🧠 Pathophysiology - No Nerves, No Go
- Core Defect: Congenital aganglionosis of the distal GI tract, primarily the colon.
- Mechanism: Arrest of craniocaudal migration of neural crest cells during weeks 5-12 of gestation.
- Result: Absence of ganglion cells in the submucosal (Meissner's) and myenteric (Auerbach's) plexuses.
- Genetics: Strongly associated with loss-of-function mutations in the RET proto-oncogene.
- Location: Always affects the rectum and extends proximally for a variable distance.
⭐ The aganglionic segment cannot relax, remaining tonically contracted. This causes a functional obstruction, leading to proximal bowel dilation.
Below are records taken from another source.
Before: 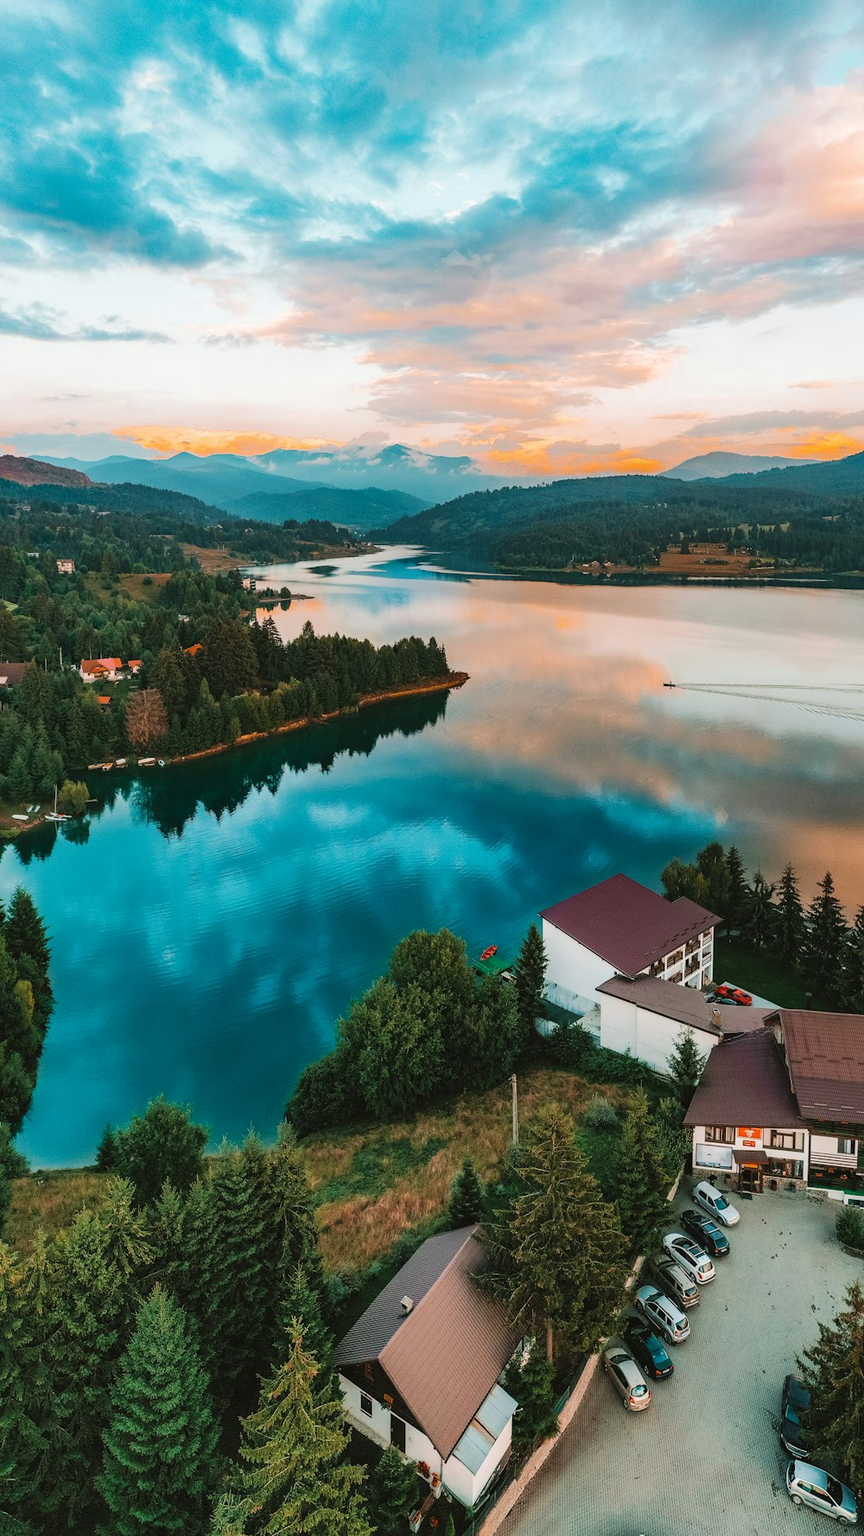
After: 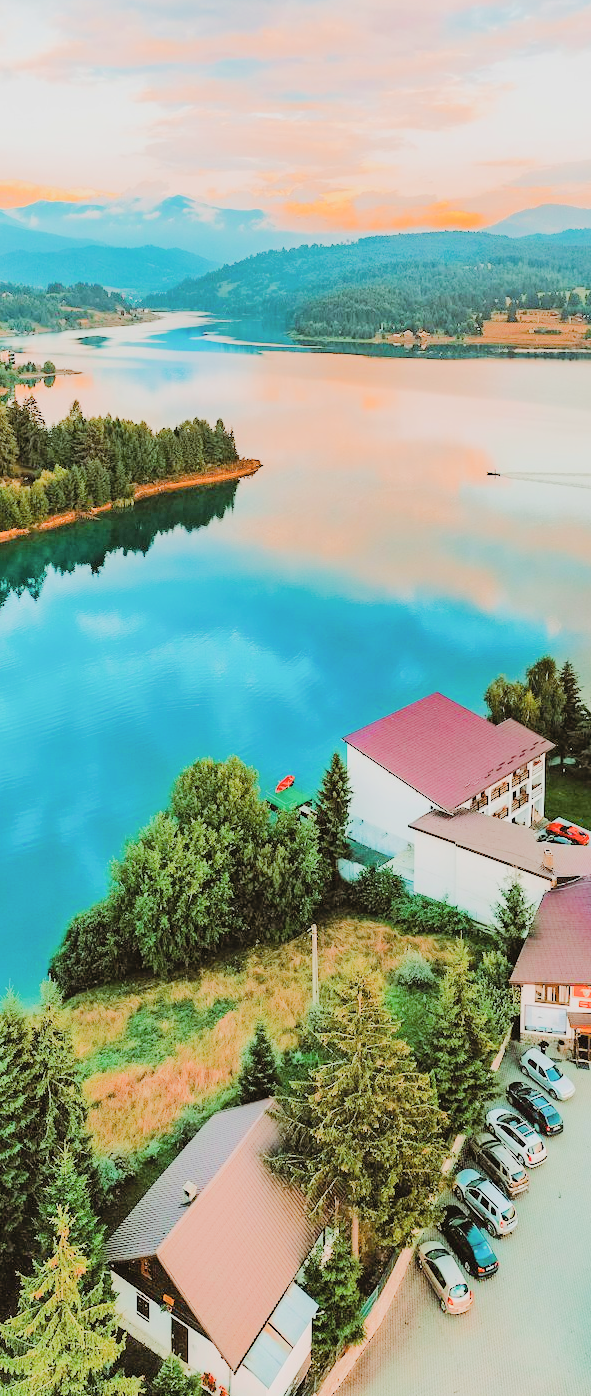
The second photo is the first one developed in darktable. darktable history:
contrast brightness saturation: brightness 0.125
tone equalizer: -7 EV 0.141 EV, -6 EV 0.638 EV, -5 EV 1.14 EV, -4 EV 1.32 EV, -3 EV 1.12 EV, -2 EV 0.6 EV, -1 EV 0.149 EV, edges refinement/feathering 500, mask exposure compensation -1.57 EV, preserve details no
filmic rgb: black relative exposure -7.2 EV, white relative exposure 5.37 EV, hardness 3.03
exposure: black level correction 0.001, exposure 0.965 EV, compensate highlight preservation false
color balance rgb: shadows lift › chroma 4.737%, shadows lift › hue 26.19°, perceptual saturation grading › global saturation 0.598%, perceptual saturation grading › mid-tones 6.201%, perceptual saturation grading › shadows 71.302%, contrast -9.391%
crop and rotate: left 28.134%, top 17.949%, right 12.741%, bottom 3.49%
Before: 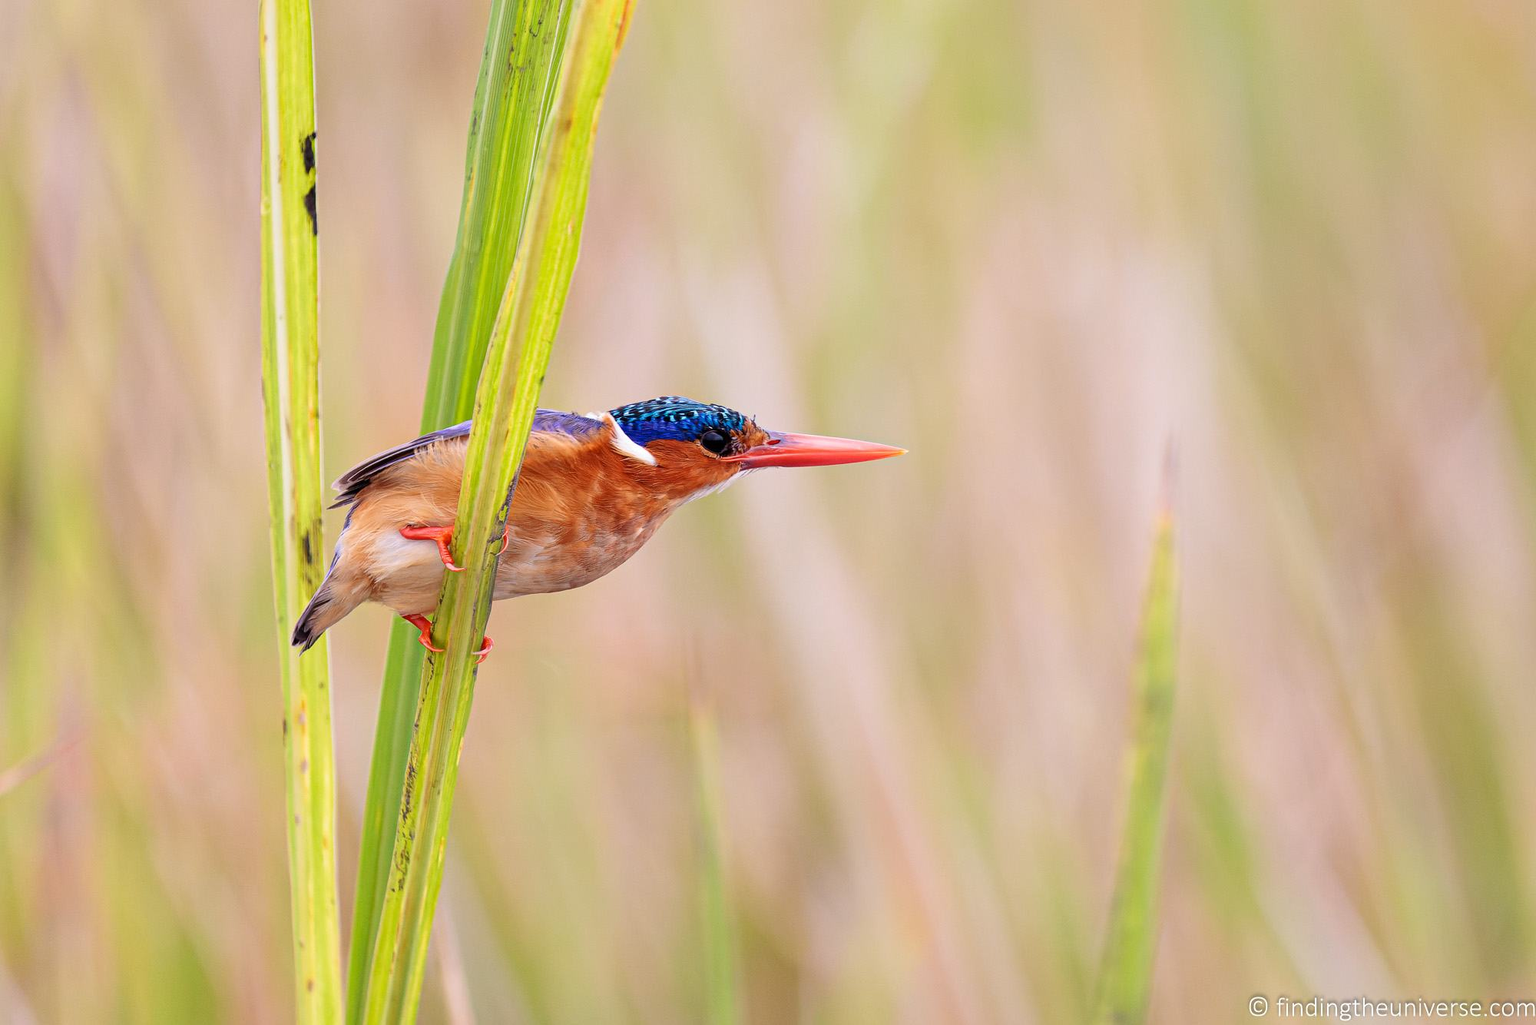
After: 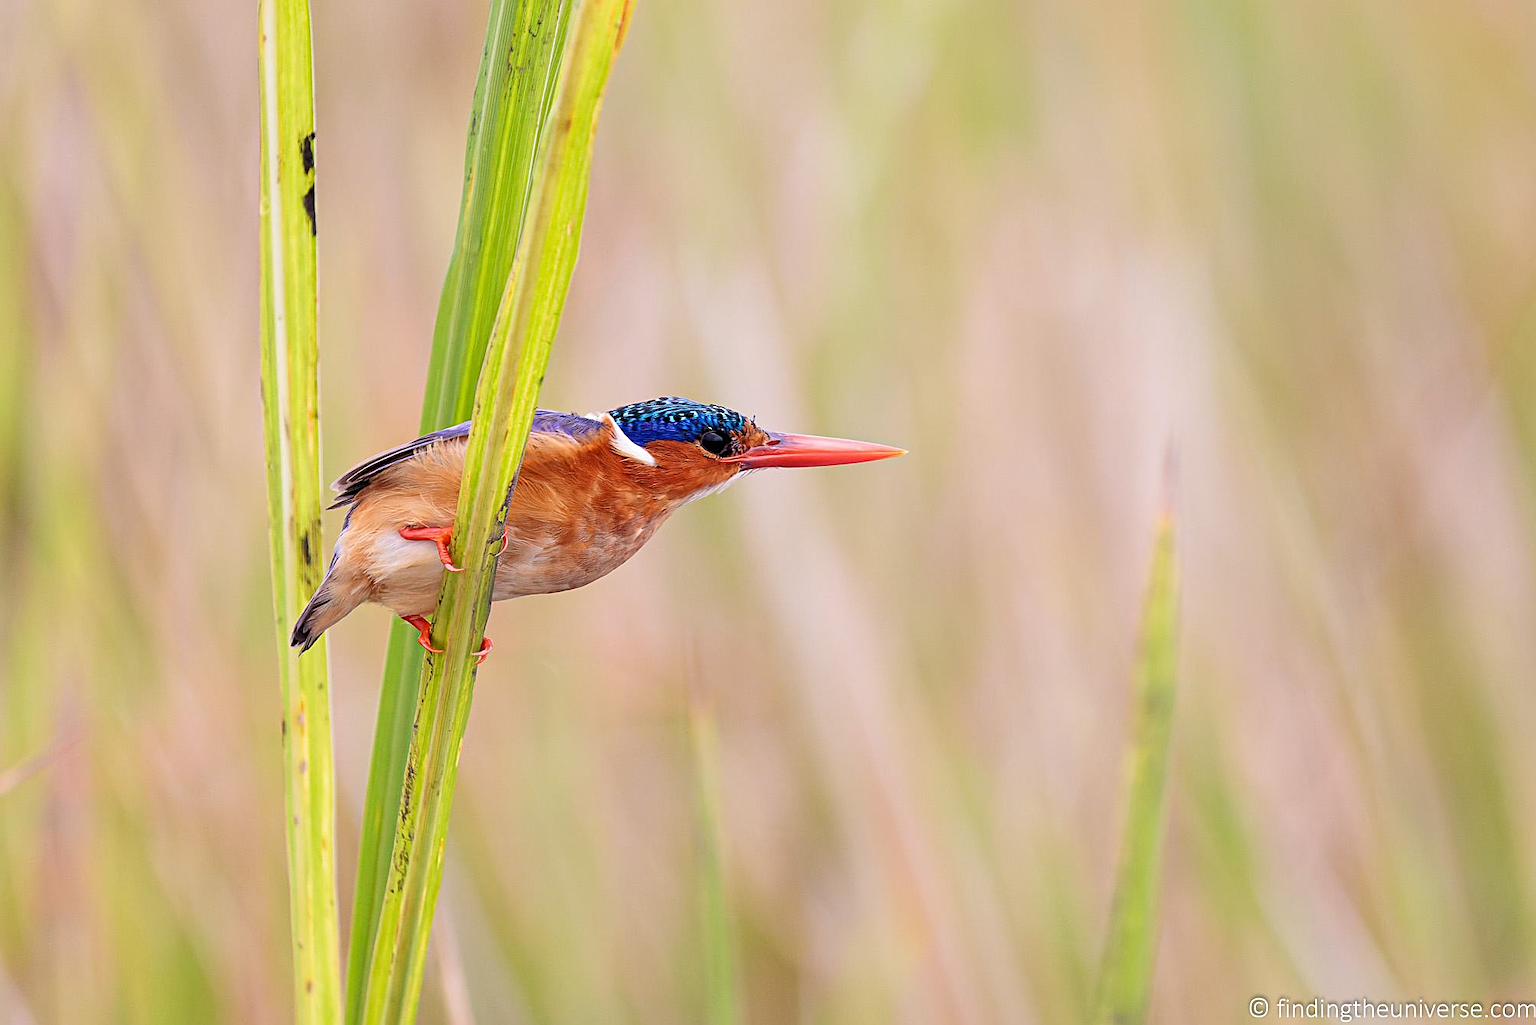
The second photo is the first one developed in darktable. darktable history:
crop and rotate: left 0.116%, bottom 0.008%
sharpen: amount 0.492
🔍 Diagnosis - Spotting the Stuck Spot
Clinical Red Flags in Newborns:
- Failure to pass meconium within 48 hours.
- Bilious emesis.
- Progressive abdominal distension.
- 💡 "Squirt sign": Explosive release of stool/gas on digital rectal exam (DRE) is highly suggestive.
Diagnostic Pathway:

- Contrast Enema: Key initial test. Visualizes a narrow distal segment (aganglionic) and a dilated proximal colon (normally innervated), defining the "transition zone."
- Anorectal Manometry: Useful screening test. Shows failure of internal anal sphincter relaxation upon rectal balloon distension (absent RAIR).
- Rectal Suction Biopsy (Gold Standard): Definitive diagnosis. Histology shows an absence of ganglion cells in the submucosal plexus.
⭐ A full-thickness biopsy is required to assess for ganglion cells in both the submucosal (Meissner) and myenteric (Auerbach) plexuses.
✂️ Management - The Great Pull-Through
The management of Hirschsprung disease is a two-stage process: initial stabilization followed by definitive surgical correction.
- Initial Stabilization (Pre-operative)
- Goal: Decompress the obstructed proximal bowel, prevent Hirschsprung-Associated Enterocolitis (HAEC) and perforation.
- Key interventions:
- NPO (Nil Per Os)
- IV fluids for hydration and electrolyte correction.
- NG decompression to relieve proximal distention.
- Serial rectal irrigations with saline to evacuate stool.
⭐ The primary goal of initial management is to decompress the obstructed proximal bowel to prevent perforation and prepare for definitive surgery.
- Definitive Treatment: The Pull-Through
- Surgical resection of the aganglionic segment.
- The normal, ganglionic bowel is then "pulled through" and anastomosed to the anus.
- Commonly performed procedures:
- Swenson: Original full-thickness resection.
- Soave: Endorectal pull-through (leaves a muscular cuff).
- Duhamel: Retrorectal pull-through.

⚠️ Post-Op Perils
-
Hirschsprung-Associated Enterocolitis (HAEC): The most common and life-threatening complication, occurring pre- or post-operatively. Presents as a toxic megacolon-like state.
⭐ HAEC manifests with fever, explosive foul-smelling diarrhea, and abdominal distension. Management is urgent: NPO, IV fluids, broad-spectrum antibiotics, and decompressive rectal irrigations.
-
Anastomotic Complications:
- Leak: Early post-op; presents with fever, abdominal pain, and signs of peritonitis.
- Stricture: Late post-op; causes recurrent constipation and obstructive symptoms.
-
Chronic Dysmotility:
- Persistent constipation
- Fecal incontinence/soiling
⚡ Biggest Takeaways
- Gold standard diagnosis: Rectal suction biopsy showing absent ganglion cells in the submucosal plexus.
- Contrast enema is the best initial imaging test, revealing a transition zone.
- Initial management: Bowel decompression (NG tube, rectal irrigation) and fluid resuscitation.
- Definitive treatment: Surgical resection of the aganglionic segment via a pull-through procedure.
- Most feared complication: Hirschsprung-associated enterocolitis (HAEC), which can be fatal.
- Strongly associated with Down syndrome and MEN 2A/2B.